A comparison of the experimental and calculated far-infrared spectra of lithium halides is presented in the range of 600–30 cm⁻¹ in Figure 2.

Figure 2 shows far-infrared spectra of anhydrous LiF, LiCl and LiBr salts. In each case, very broad bands are observed with maximum absorption at 170, 200 and 353 cm⁻¹ for LiBr, LiCl and LiF, respectively. Other alkali metal halides also absorb within a similar spectral range. For example, the most intense band in the FIR spectrum of NaCl and KCl is observed at 175 cm⁻¹ and at 145 cm⁻¹, respectively [41]. The calculation method used has its limitations. In order for the calculated spectra to better reflect the experimental spectra, we used a scaling factor (SF = 0.9) and gave the calculated signals a larger half-width (50 cm⁻¹). The experimental spectra (Figure 2) show that the bands are actually wide. The calculations reflect the experimental data well. In particular, they reproduced very well the fact of the high similarity of the LiCl and LiBr spectra and the high contrast of these spectra with the LiF spectrum.

4. Conclusions

The paper presents research on lithium compounds (LiF, LiCl and LiBr), whose importance in the industry is increasing. Although many works devoted to this topic, especially in the last decade, there are still gaps in the current knowledge. The aim of our article was to present additional experimental and theoretical data on the structure and spectral properties of selected anhydrous lithium halides.

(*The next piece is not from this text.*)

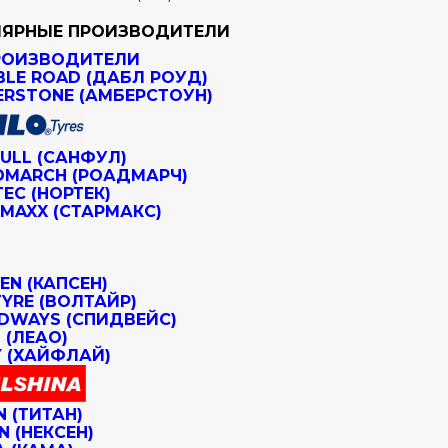
ЯРНЫЕ ПРОИЗВОДИТЕЛИ
РОИЗВОДИТЕЛИ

The study included an experimental part that involved measurements of far-infrared spectra. To our knowledge, FIR spectra of anhydrous LiF, LiCl and LiBr salts have been presented for the first time. The spectra are unique for each compound; therefore, they can now be distinguished.

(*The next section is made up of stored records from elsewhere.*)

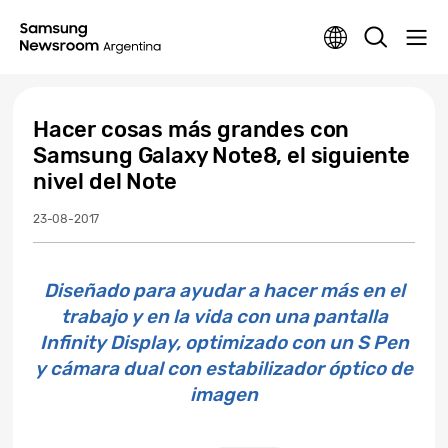
Hacer cosas más grandes con
Samsung Galaxy Note8, el siguiente
nivel del Note
23-08-2017
Diseñado para ayudar a hacer más en el
trabajo y en la vida con una pantalla
Infinity Display, optimizado con un S Pen
y cámara dual con estabilizador óptico de
imagen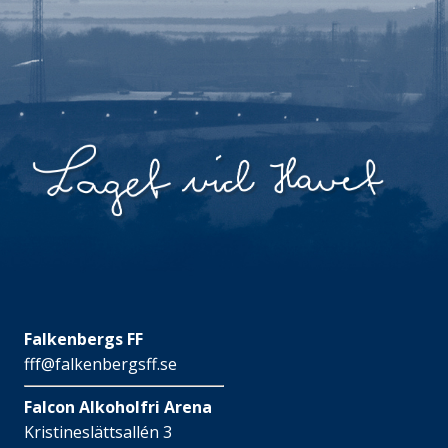
Falkenbergs FF
fff@falkenbergsff.se
Falcon Alkoholfri Arena
Kristineslättsallén 3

The second part of the research consisted of calculations using the density functional theory method. Calculations were performed for a crystal model containing 125 atoms. In each case, the final geometry of the model preserved Oh symmetries. Theoretical values of lattice parameters and charge distribution in theoretical structures of anhydrous LiF, LiCl and LiBr were calculated at the B3LYP/6-31+g* theory level. The obtained values are consistent with the experimental data presented in the literature. Additionally, in this work, the infrared spectra for the model of crystals of LiF, LiCl and LiBr were calculated (the B3LYP functional and the 6-31+G* basis set) for the first time. The obtained theoretical spectra were similar to the experimental spectra.

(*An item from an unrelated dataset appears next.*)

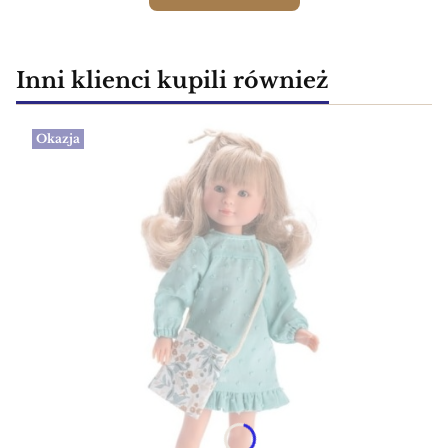
Inni klienci kupili również
Okazja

Electron charge density distribution and related properties are important to the understanding and design of materials, as many fundamental properties relevant to a wide range of applications are directly related to them. Thus, our research could be useful in predicting the properties of lithium compounds.